» WORK INSTRUCTIONS
Check each line of the entries below for the word "clock", then report how many have it, with no other words.

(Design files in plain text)
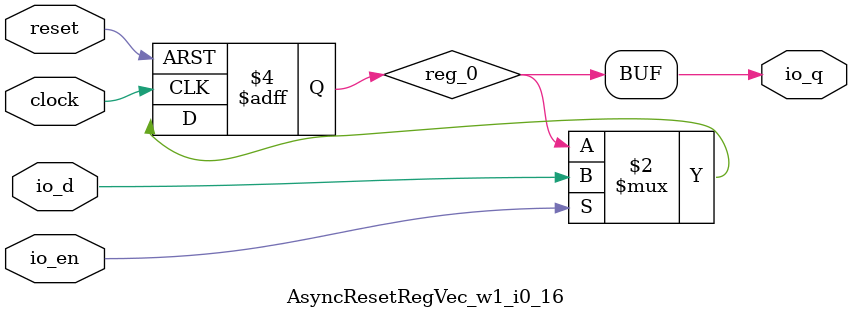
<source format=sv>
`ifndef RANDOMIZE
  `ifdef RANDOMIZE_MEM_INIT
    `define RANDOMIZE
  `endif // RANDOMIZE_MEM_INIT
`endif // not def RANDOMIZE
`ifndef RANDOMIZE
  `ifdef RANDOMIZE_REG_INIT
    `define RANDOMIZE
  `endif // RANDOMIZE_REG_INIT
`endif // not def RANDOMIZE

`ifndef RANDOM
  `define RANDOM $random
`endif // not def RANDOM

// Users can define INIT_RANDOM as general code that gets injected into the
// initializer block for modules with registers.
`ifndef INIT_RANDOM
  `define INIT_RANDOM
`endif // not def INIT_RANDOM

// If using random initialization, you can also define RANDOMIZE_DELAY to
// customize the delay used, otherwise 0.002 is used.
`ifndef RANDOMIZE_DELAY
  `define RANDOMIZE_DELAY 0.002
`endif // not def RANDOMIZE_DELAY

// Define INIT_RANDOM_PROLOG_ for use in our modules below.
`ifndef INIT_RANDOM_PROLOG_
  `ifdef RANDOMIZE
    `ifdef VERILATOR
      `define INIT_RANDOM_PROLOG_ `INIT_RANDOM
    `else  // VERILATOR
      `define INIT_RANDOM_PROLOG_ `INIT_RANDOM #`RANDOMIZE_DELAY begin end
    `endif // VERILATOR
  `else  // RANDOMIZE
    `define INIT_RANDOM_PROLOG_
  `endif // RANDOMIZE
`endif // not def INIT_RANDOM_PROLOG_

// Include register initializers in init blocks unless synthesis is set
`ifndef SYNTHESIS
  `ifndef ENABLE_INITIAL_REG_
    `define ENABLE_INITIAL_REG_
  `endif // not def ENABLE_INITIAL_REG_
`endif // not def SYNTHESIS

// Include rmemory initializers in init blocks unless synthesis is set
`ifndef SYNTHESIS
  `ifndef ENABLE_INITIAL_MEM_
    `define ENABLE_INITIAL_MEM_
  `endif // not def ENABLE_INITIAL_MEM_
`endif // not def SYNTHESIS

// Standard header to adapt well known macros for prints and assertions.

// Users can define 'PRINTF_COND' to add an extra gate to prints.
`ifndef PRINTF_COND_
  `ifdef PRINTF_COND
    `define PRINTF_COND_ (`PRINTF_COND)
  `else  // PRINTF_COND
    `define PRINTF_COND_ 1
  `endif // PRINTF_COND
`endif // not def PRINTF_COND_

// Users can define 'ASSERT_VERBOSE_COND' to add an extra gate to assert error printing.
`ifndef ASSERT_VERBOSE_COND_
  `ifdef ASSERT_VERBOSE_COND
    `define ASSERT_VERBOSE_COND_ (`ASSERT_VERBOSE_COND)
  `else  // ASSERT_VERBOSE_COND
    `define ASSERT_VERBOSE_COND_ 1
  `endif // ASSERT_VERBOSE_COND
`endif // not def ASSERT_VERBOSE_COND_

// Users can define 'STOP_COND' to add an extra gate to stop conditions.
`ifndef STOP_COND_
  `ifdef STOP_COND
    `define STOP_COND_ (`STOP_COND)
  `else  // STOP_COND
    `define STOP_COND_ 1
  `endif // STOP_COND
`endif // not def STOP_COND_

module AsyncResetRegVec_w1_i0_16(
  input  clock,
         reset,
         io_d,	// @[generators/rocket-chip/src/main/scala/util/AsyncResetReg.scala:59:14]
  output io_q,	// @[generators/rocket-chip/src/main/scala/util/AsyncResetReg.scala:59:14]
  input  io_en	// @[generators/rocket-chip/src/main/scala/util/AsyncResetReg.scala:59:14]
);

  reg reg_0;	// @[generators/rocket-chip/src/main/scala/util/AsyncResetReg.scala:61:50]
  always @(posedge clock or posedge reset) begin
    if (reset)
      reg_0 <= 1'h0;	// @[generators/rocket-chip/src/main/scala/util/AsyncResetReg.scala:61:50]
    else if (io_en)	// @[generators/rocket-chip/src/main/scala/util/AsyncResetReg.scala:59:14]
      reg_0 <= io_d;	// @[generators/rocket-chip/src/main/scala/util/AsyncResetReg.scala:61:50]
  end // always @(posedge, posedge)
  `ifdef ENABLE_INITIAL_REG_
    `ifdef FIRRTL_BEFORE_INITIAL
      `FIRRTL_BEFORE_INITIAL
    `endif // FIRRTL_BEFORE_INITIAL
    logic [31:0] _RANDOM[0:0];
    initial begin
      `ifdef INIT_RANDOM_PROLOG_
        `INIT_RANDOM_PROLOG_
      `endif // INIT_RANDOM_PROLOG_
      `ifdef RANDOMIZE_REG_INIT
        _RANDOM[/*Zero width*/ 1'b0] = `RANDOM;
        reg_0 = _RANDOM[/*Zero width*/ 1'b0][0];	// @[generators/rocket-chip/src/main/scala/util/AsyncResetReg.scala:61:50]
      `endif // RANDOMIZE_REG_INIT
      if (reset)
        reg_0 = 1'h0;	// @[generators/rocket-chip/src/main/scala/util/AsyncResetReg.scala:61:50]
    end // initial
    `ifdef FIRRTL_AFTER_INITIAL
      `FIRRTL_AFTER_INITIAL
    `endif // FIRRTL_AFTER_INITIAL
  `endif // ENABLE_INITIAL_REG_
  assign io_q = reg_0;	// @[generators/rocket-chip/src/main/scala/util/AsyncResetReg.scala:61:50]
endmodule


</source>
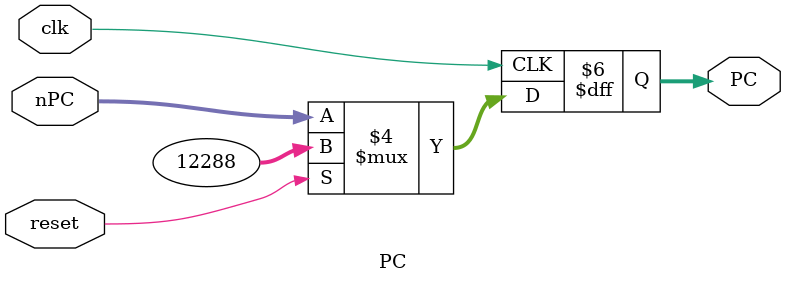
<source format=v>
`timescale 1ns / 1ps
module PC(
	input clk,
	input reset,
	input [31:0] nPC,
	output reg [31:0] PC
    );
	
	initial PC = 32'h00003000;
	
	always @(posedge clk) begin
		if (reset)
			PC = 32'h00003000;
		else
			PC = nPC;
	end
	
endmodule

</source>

» WRITTEN RESPONSE
2